LEURS BILANS, NOS PHOTOS !
Alger. Intempéries. Malgré la violence de la pluie, malgré les chutes de grêlons et malgré les vents, elle a tenu bon.
La ligne bleue !
A quelques heures d’un jeudi qui s’annonce aussi pluvieux et froid que ce mercredi, un temps à ne pas mettre un chien dehors, je vous invite, dans la mesure du possible, à vous procurer deux journaux d’hier mardi. El Khabar et El Watan. Dans ces deux quotidiens, deux photos. Celle d’ El Khabar est en Une. Impossible de la rater.
Celle d’ El Watan, vous ferez le petit effort d’aller la chercher en page 6. Elle représente un papa en train de sauver des flots montants son enfant. La seconde a été prise dans une école du sud du pays. Des enfants assis par terre dans une salle de classe dépourvue de chaises et de tables, photo accompagnée d’une légende qui nous explique que beaucoup d’écoles de cette zone du pays n’offrent même plus de sièges et de tables aux enfants scolarisés.
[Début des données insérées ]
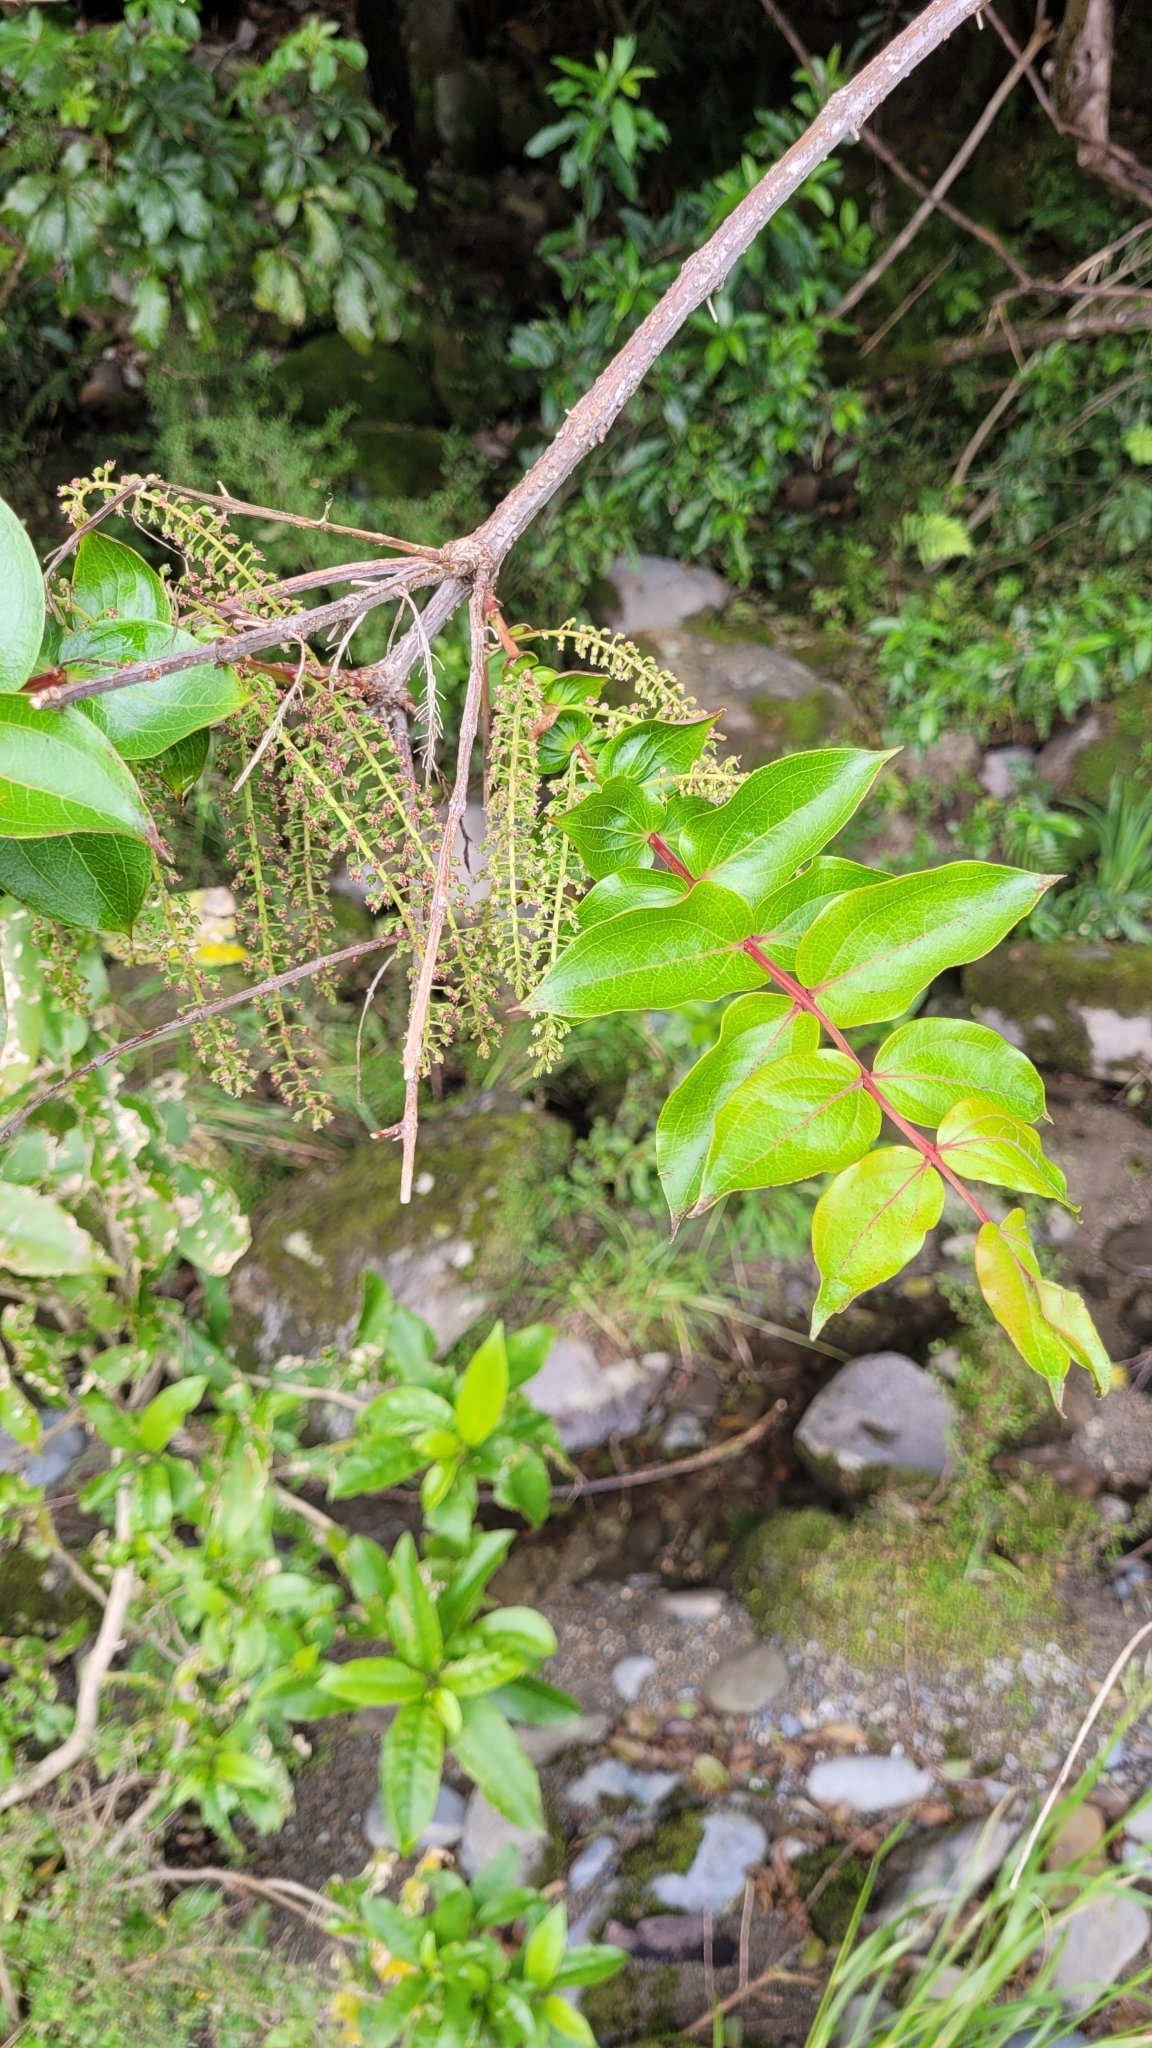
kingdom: Plantae
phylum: Tracheophyta
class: Magnoliopsida
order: Cucurbitales
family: Coriariaceae
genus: Coriaria
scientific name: Coriaria arborea
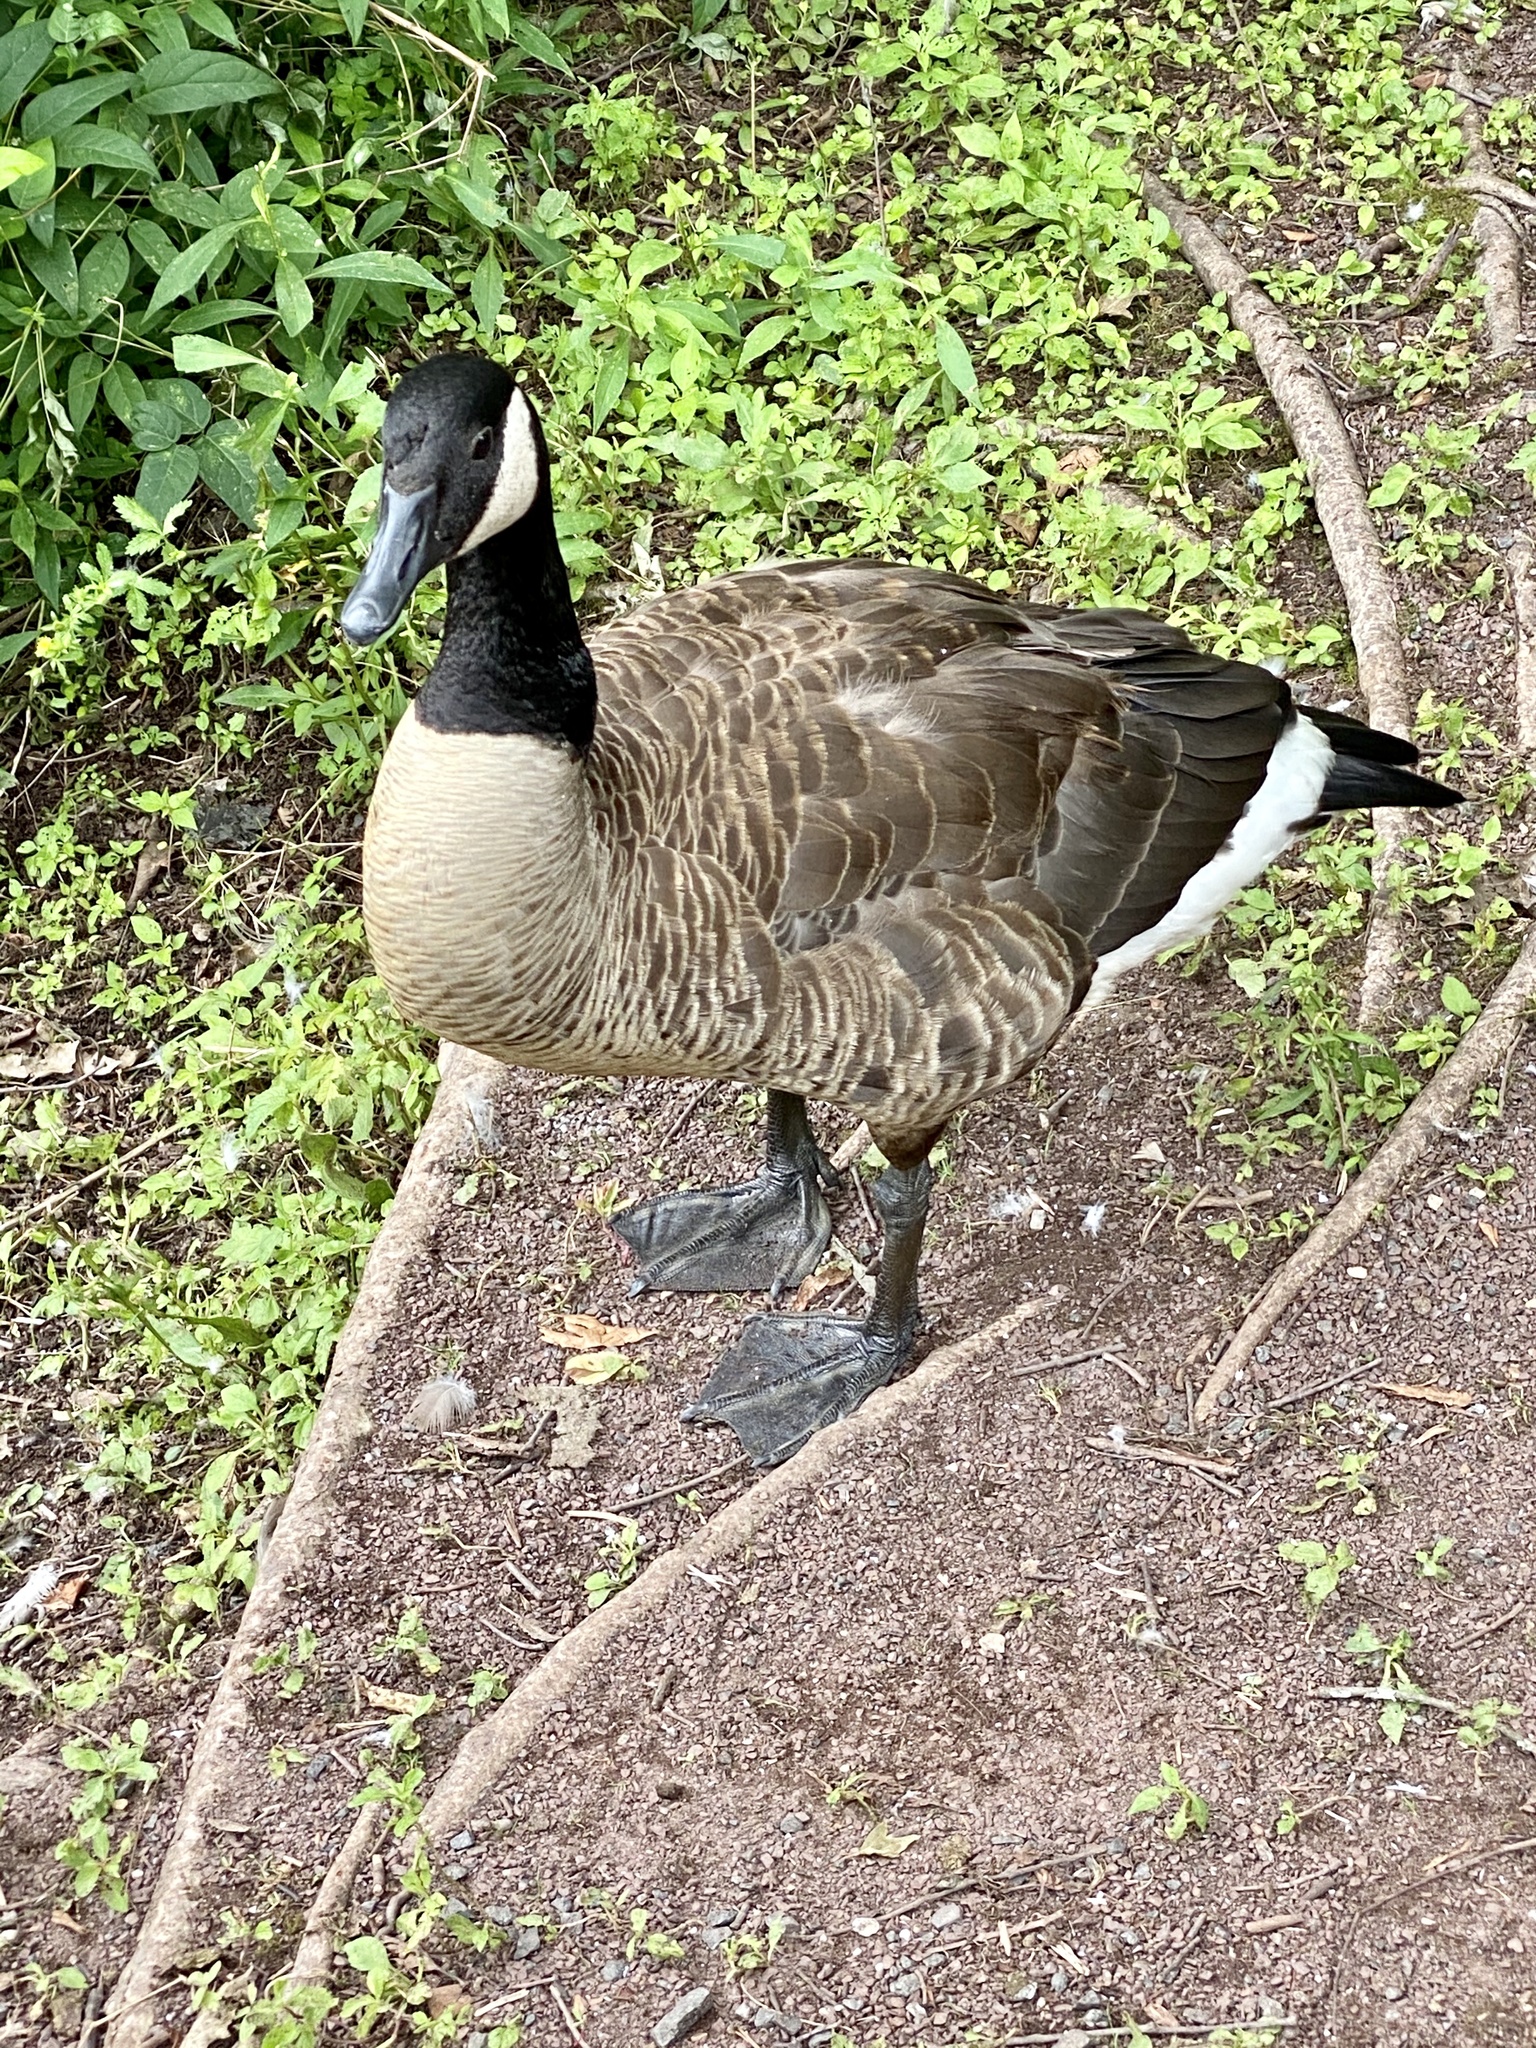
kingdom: Animalia
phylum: Chordata
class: Aves
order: Anseriformes
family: Anatidae
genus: Branta
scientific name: Branta canadensis
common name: Canada goose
Vous pouvez consulter ces photos dans cet ordre, dans un autre ordre, celle d’ El Khabar en premier ou l’inverse. Il n’y a pas d’ordre dans le désespoir. Mais, et si vous avez enfin pu mettre la main sur ces documents, regardez de plus près les yeux du père qui porte son enfant à bout de bras pour qu’il ne soit pas englouti par les eaux déchaînées. Fixez son expression. Il y a tout dedans.
La peur pour son enfant. Sûrement la peur pour lui aussi. La douleur. La fatigue de l’effort quasi-surhumain qu’il est obligé d’accomplir. La lassitude. L’écœurement. Sur la photo d’ El Khabar, on ne voit pas les yeux des élèves. Le photographe a pris un angle arrière.
Mais l’on voit distinctement les chérubins, les fesses sur le carrelage froid se serrant les uns contre les autres, comme pour mieux tromper le froid. Bien sûr, on peut parler longuement d’une photo. Encore plus longuement de deux photos. On peut écrire beaucoup de choses sur ce qu’elles peuvent révéler. Mais, les photos sont faites pour être vues.
Elles parlent d’elles-mêmes selon la formule consacrée. Celles-là plus particulièrement. Moi, je vous avoue que depuis que je les ai vues, je sais encore un peu plus, encore un peu mieux pourquoi, demain jeudi, je resterai chez moi. Pour fumer du thé et rester éveillé à ce cauchemar qui continue.